─── Seçilmiş Metin
Emsal Mahkeme Kararı İstanbul 16. Asliye Ticaret Mahkemesi 2020/614 E. 2022/274 K. 12.04.2022 T.

Görüntülediğiniz mahkeme kararı kesinleşmiş bir karardır.

T.C.
İSTANBUL
16. ASLİYE TİCARET MAHKEMESİ

ESAS NO : 2020/614 Esas
KARAR NO : 2022/274
DAVA : İtirazın İptali (Hizmet Sözleşmesinden Kaynaklanan)
DAVA TARİHİ : 30/10/2020
KARAR TARİHİ : 12/04/2022

Mahkememizde görülmekte olan İtirazın İptali (Hizmet Sözleşmesinden Kaynaklanan) davasının yapılan açık yargılaması sonunda,
GEREĞİ DÜŞÜNÜLDÜ:
Davacı vekili mahkememize sunmuş olduğu dava dilekçesinde özetle; müvekkilinin araç takip sistemleri ve filo yönetimi konusunda çalışan bir firma olduğunu, taraflar arasında 27/12/2017 tarihli Araç takip ve Filo Yönetim Sistemleri Satış ve Hizmet Verme Sözleşmesi imzalandığını, müvekkil tarafından davalıya araçların konumlarının ve sair verilerin izlenmesi amacı ile araç takip cihazları kiralandığını, 2019 yılı Eylül, Ekim, Kasım ve Aralık aylarına ait kullanım ve kiralama bedellerine ilişkin faturaların davalı tarafça ödenmediğini, kira borçlarının birikmesi sonucunda davalı aleyhine icra takibi başlatıldığını beyanla, taraflar arasında imzalanan Araç takip ve Filo Yönetim Sistemleri Satış ve Hizmet Verme Sözleşmesine dayalı müvekkilin alacağının tahsili, için takibe vaki davalının haksız itirazını iptalini, takibin devamını ve davalının %20 den az olmamak üzere icra inkar tazminatı ile sorumlu tutulması talep ve dava etmiştir.
Davalı yana usulüne uygun tebligata rağmen davaya karşı herhangi bir yanıt vermemiştir.
TAHKİKAT, DELİLLERİN DEĞERLENDİRİLMESİ VE GEREKÇE;
Mahkememizce delillerin ibrazını müteakip celbi gerekli delillerde celp edilerek dosyamız arasına katılmıştır.
──────
─── Sağlanan Bilgiler
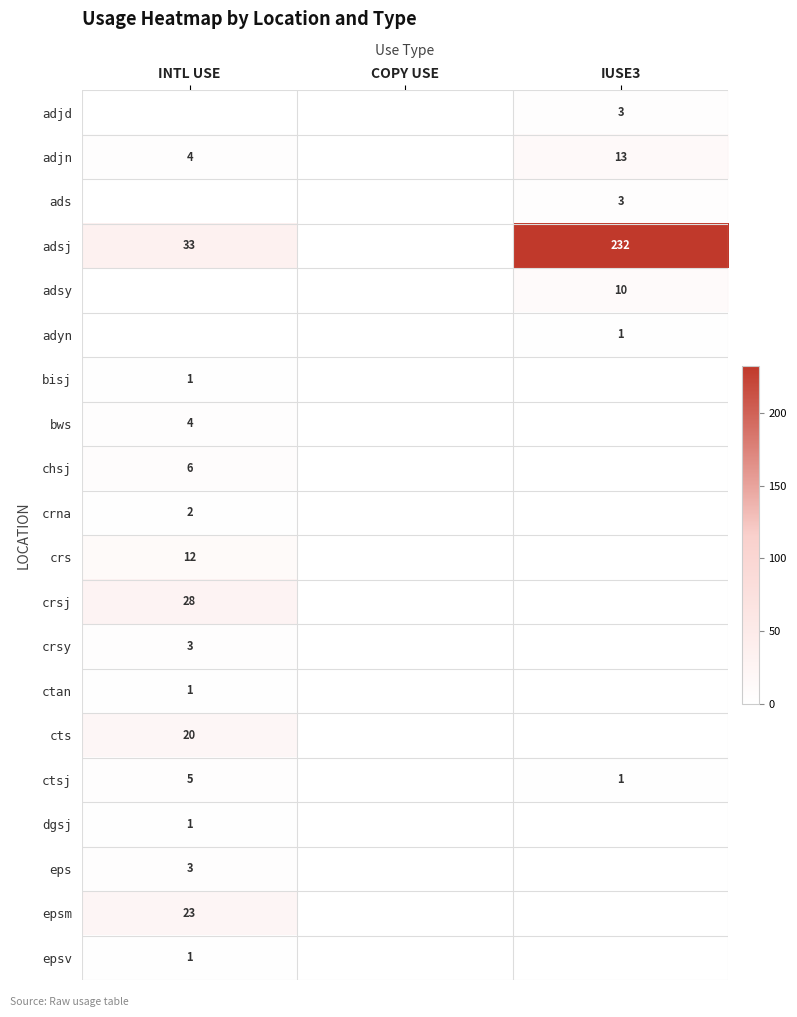

The value of ctsj at INTL USE is 3. True or false?

False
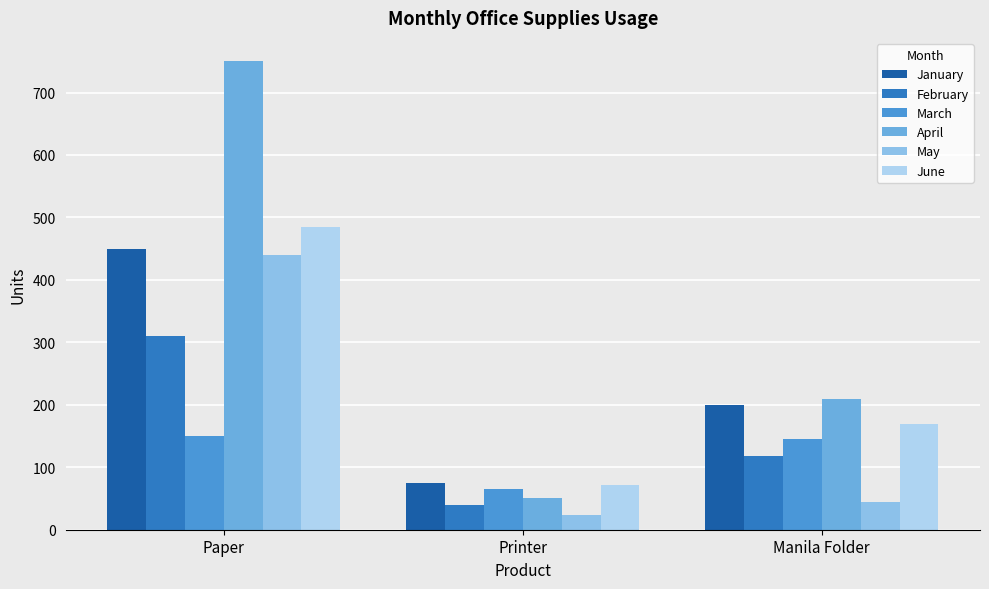

What is the maximum value for May?

440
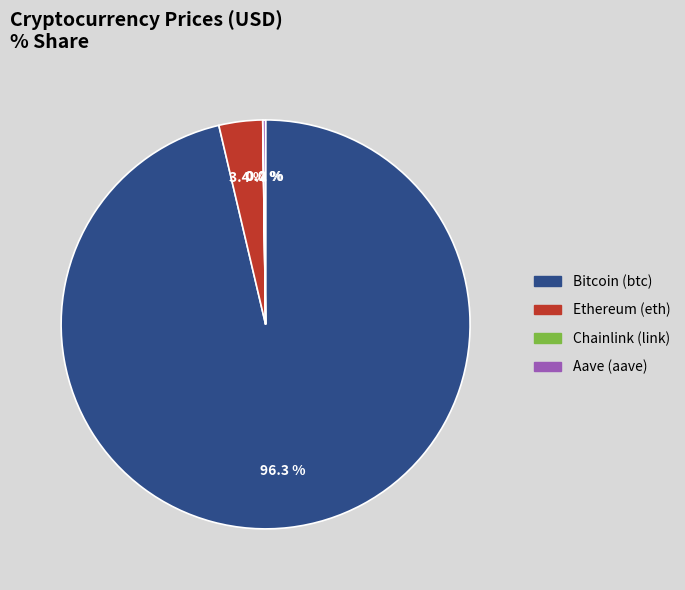

What is the total percentage of Ethereum (eth) and Bitcoin (btc)?

99.8%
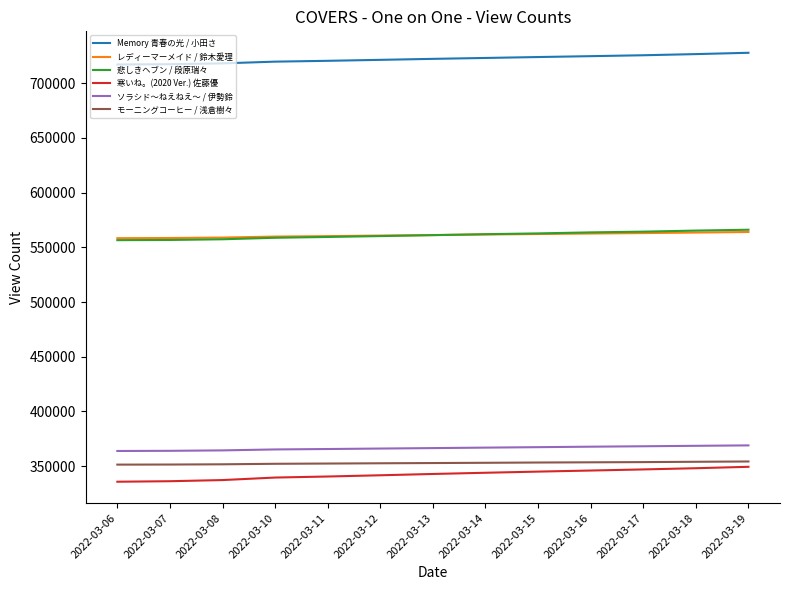

What is the greatest value displayed?

727760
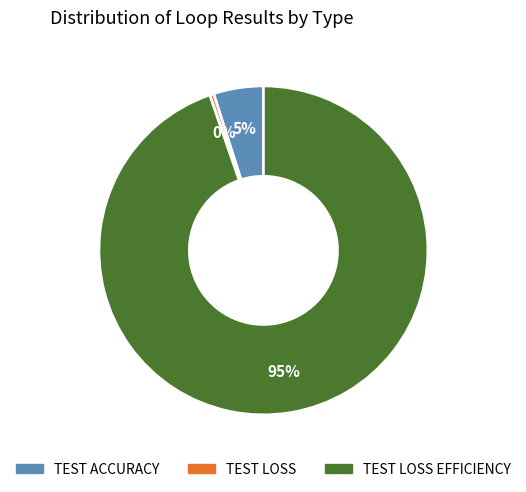

To the nearest percent, what is the average slice percentage?

33%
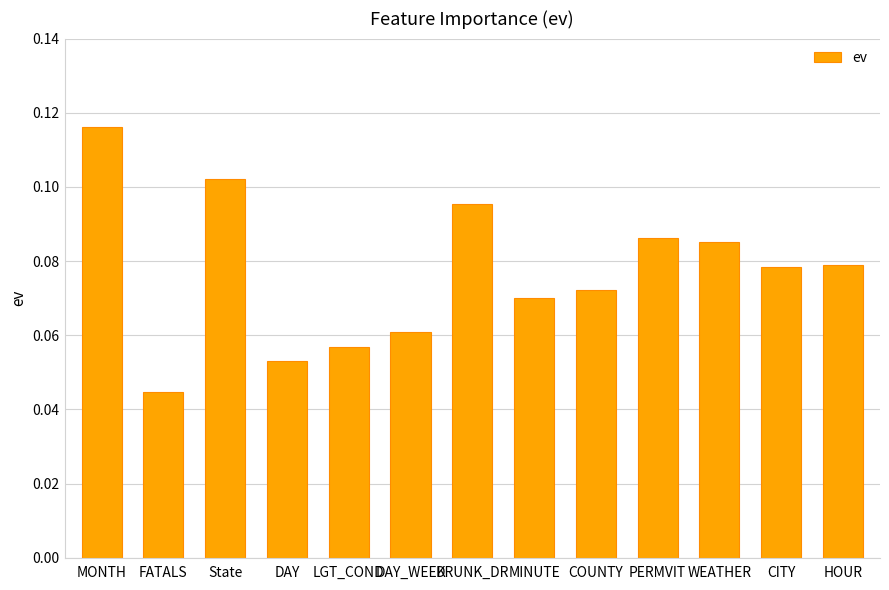

How many values are between 0 and 1?

13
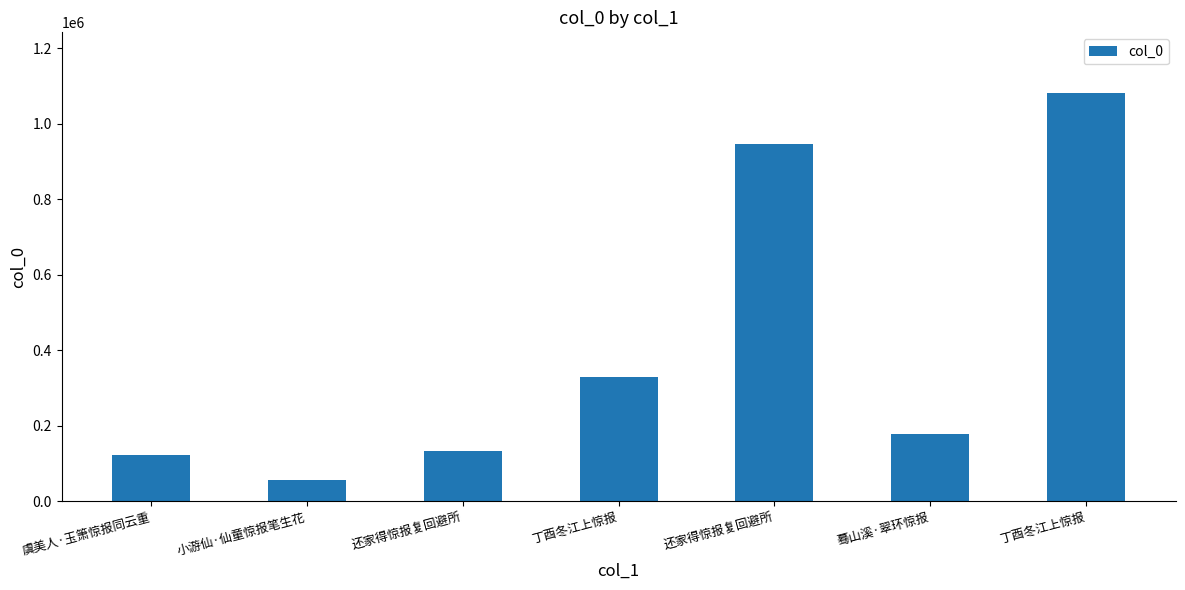

The chart shows a value of 688579 at 丁酉冬江上惊报. True or false?

False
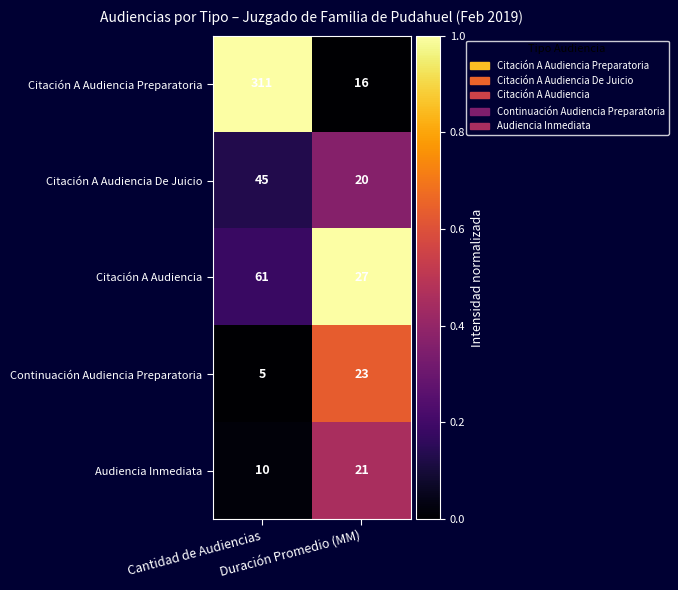

What is the sum of all Citación A Audiencia values?

88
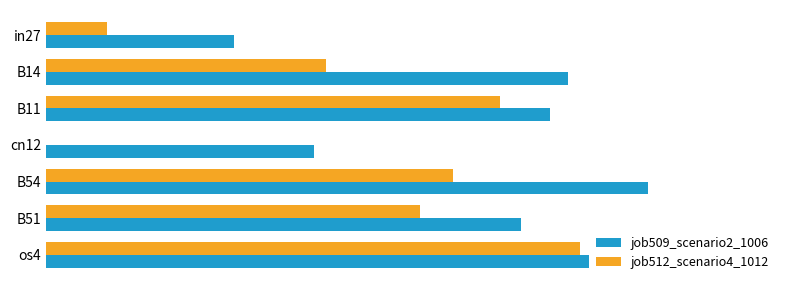

What are all the series names shown in the legend?

job509_scenario2_1006, job512_scenario4_1012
──────
İstenen Çıktı. Mahkeme kararının "Emsal Mahkeme Kararı" ile başlayıp "kesinleşmiş bir karardır." ifadesine kadar süren bölümünü, "Emsal" sözcüğünü "Örnek" ile değiştirerek yeniden yazın.

Alıştırma Yanıtı.
Örnek Mahkeme Kararı İstanbul 16. Asliye Ticaret Mahkemesi 2020/614 E. 2022/274 K. 12.04.2022 T.

Görüntülediğiniz mahkeme kararı kesinleşmiş bir karardır.